Robust Predictive Control for Quadrupedal Locomotion: Learning to Close the Gap between Reduced- and Full-Order Models

• Published in: IEEE robotics and automation letters Vol. 7; no. 3; p. 1
• Main Authors: Pandala, Abhishek, Fawcett, Randall, Rosolia, Ugo, Ames, Aaron, Akbari Hamed, Kaveh
• Format: Journal Article
• Language: English
• Published: Piscataway IEEE 01.07.2022; The Institute of Electrical and Electronics Engineers, Inc. (IEEE)

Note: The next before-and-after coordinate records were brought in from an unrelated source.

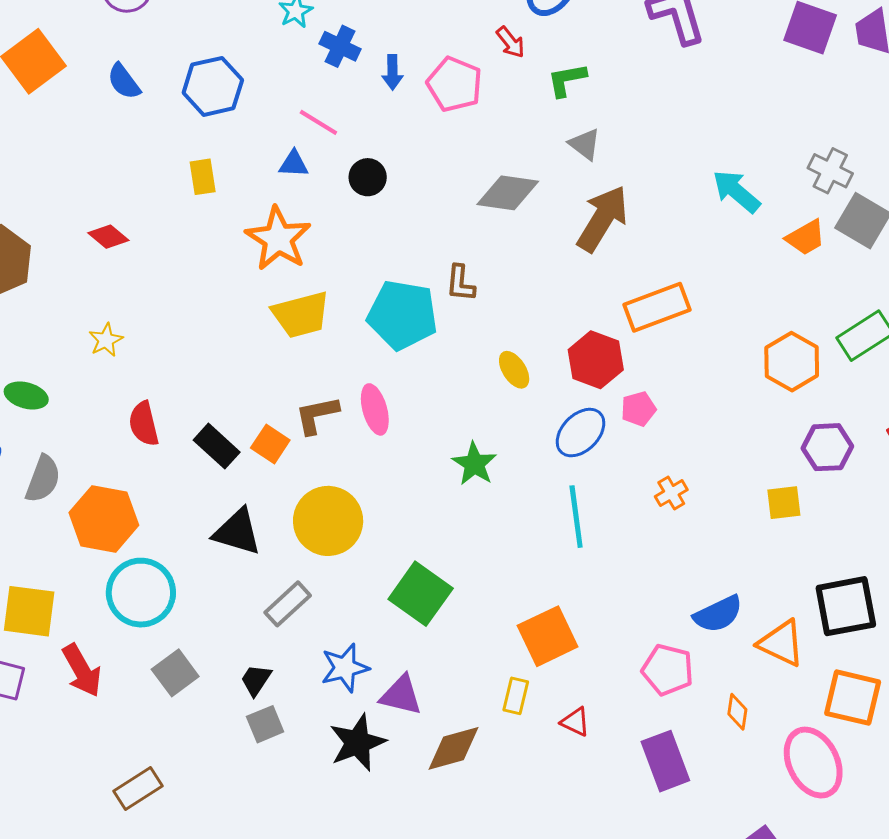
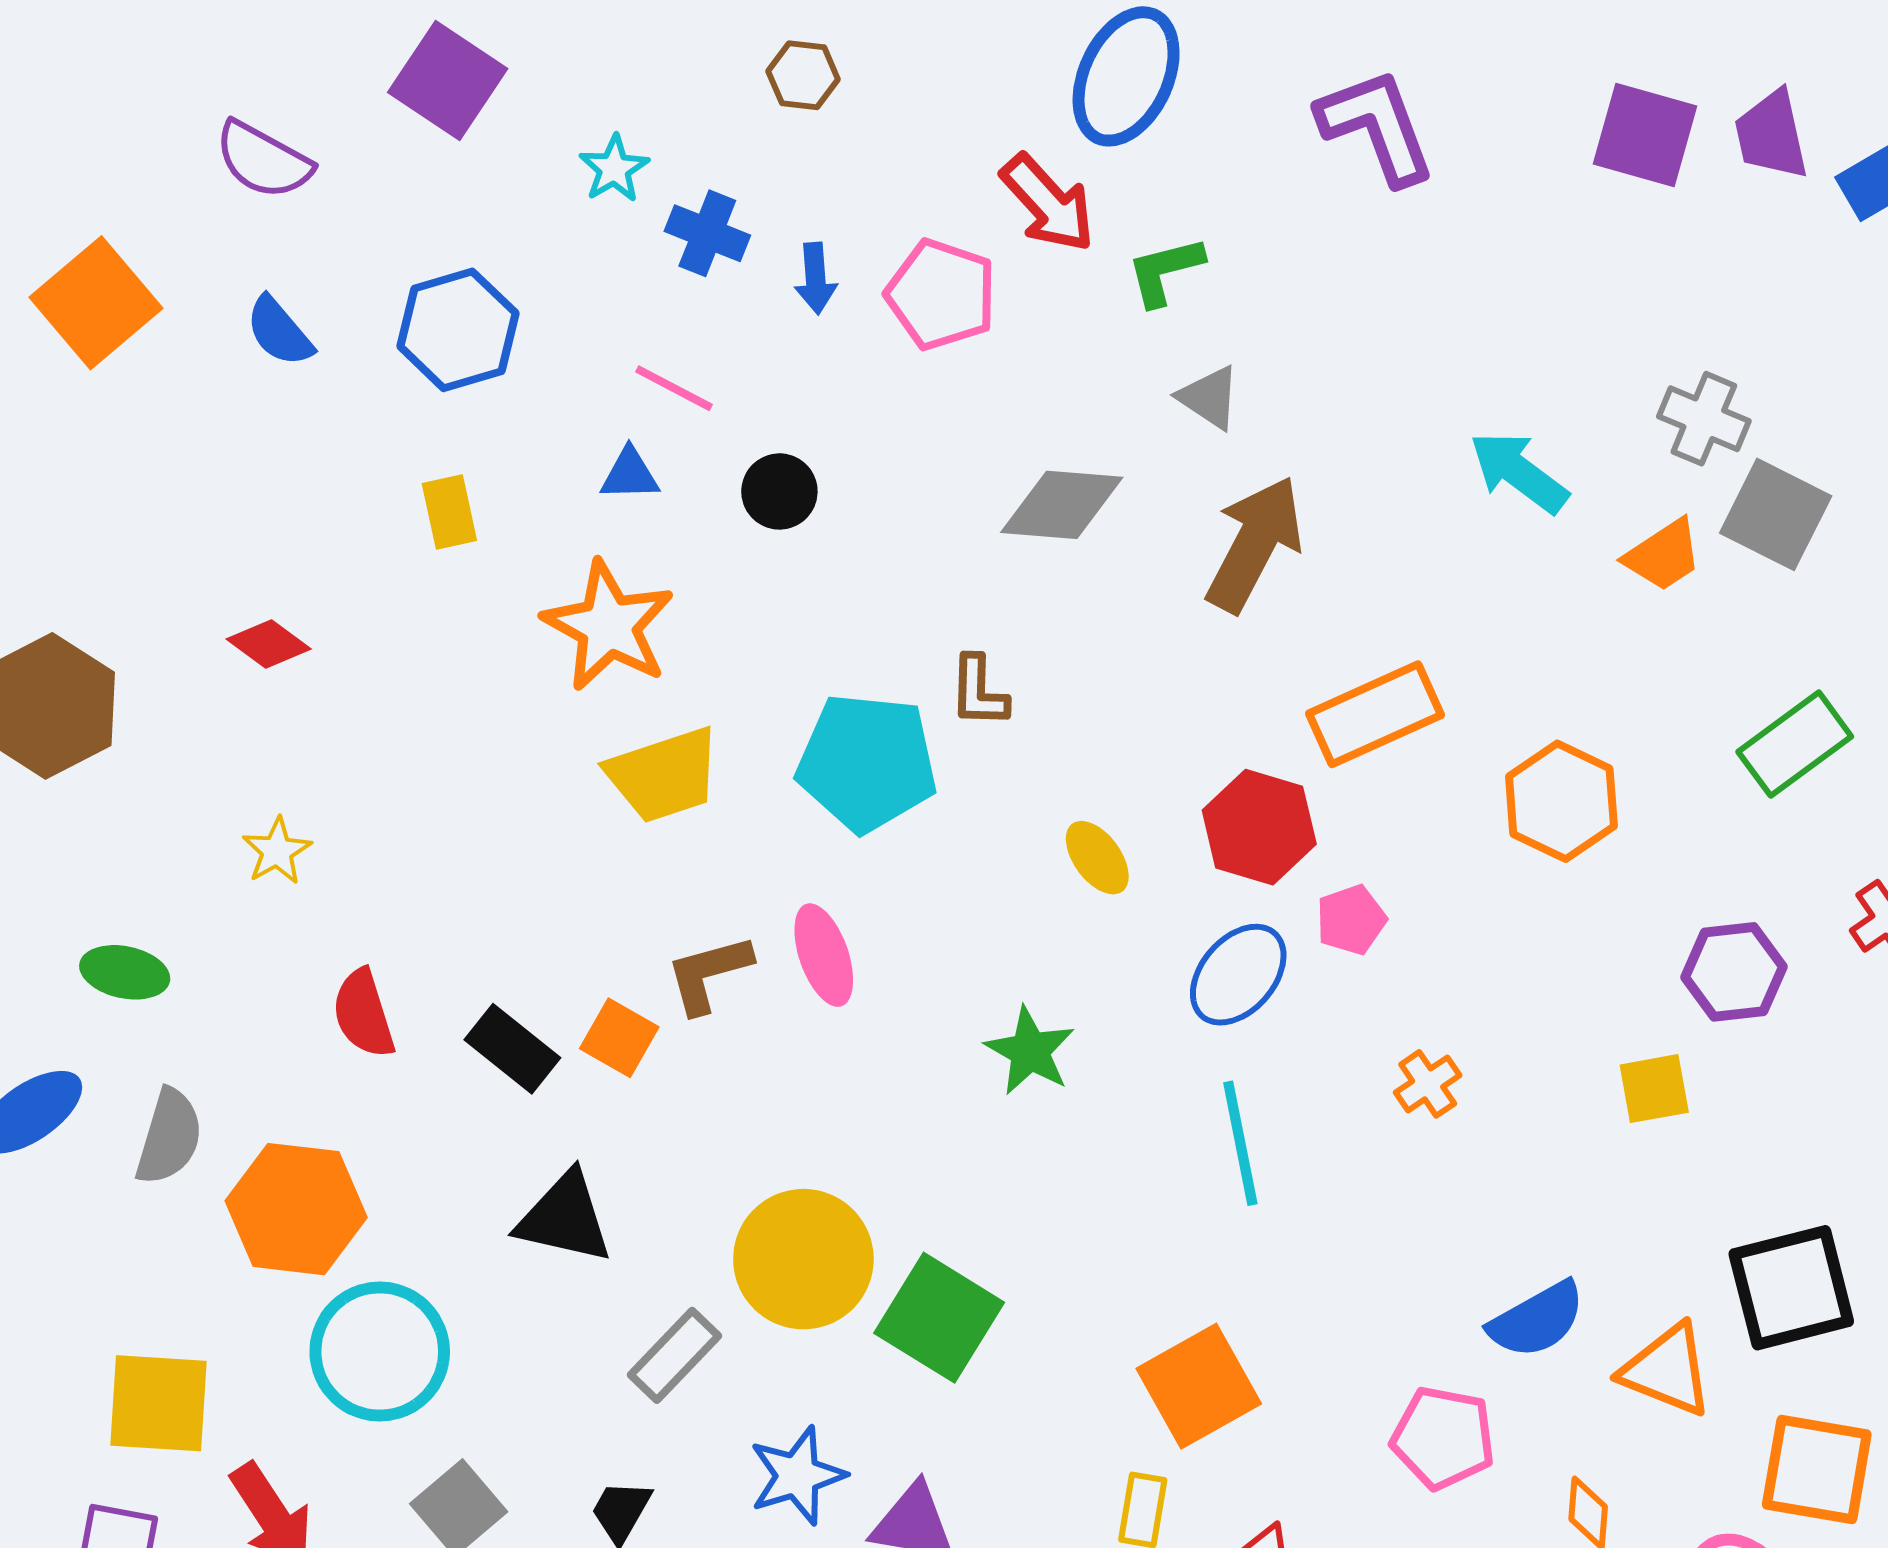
red arrow: (511, 42) -> (1048, 203), size x1.6
orange hexagon: (792, 362) -> (1561, 801), moved
yellow circle: (328, 521) -> (803, 1259), moved

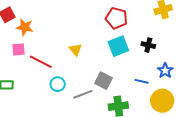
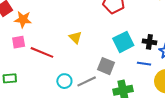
black cross: (148, 45) -> (149, 42), moved
cyan square: (118, 46) -> (123, 42), moved
cyan circle: (58, 84) -> (64, 81), moved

• Subjects: Computational modeling; Controllers; Deep learning; Legged locomotion; Legged Robots; Locomotion; Mathematical models; Motion Control; Multi-Contact Whole-Body Motion Planning and Control; Neural networks; Nonlinear control; Planning; Predictive control; Quadrupedal robots; Real-time systems; Reduced order models; Reduced order systems; Rigid structures; Robot dynamics; Robust control; Trajectory optimization; Trajectory planning; Uncertainty
• ISSN: 2377-3766; 2377-3766
• DOI: 10.1109/LRA.2022.3176105

Template-based reduced-order models have provided a popular methodology for real-time trajectory planning of dynamic quadrupedal locomotion. However, the abstraction and unmodeled dynamics in template models significantly increase the gap between reduced- and full-order models. This letter presents a computationally tractable robust model predictive control (RMPC) formulation, based on convex quadratic programs (QP), to bridge this gap. The RMPC framework considers the single rigid body model subject to a set of unmodeled dynamics and plans for the optimal reduced-order trajectory and ground reaction forces (GRFs). The generated optimal GRFs of the high-level RMPC are then mapped to the full-order model using a low-level nonlinear controller based on virtual constraints and QP. The proposed hierarchical control framework is employed for locomotion over rough terrains. We leverage deep reinforcement learning to train a neural network to compute the set of unmodeled dynamics for the RMPC framework. The proposed controller is finally validated via extensive numerical simulations and experiments for robust and blind locomotion of the A1 quadrupedal robot on different terrains.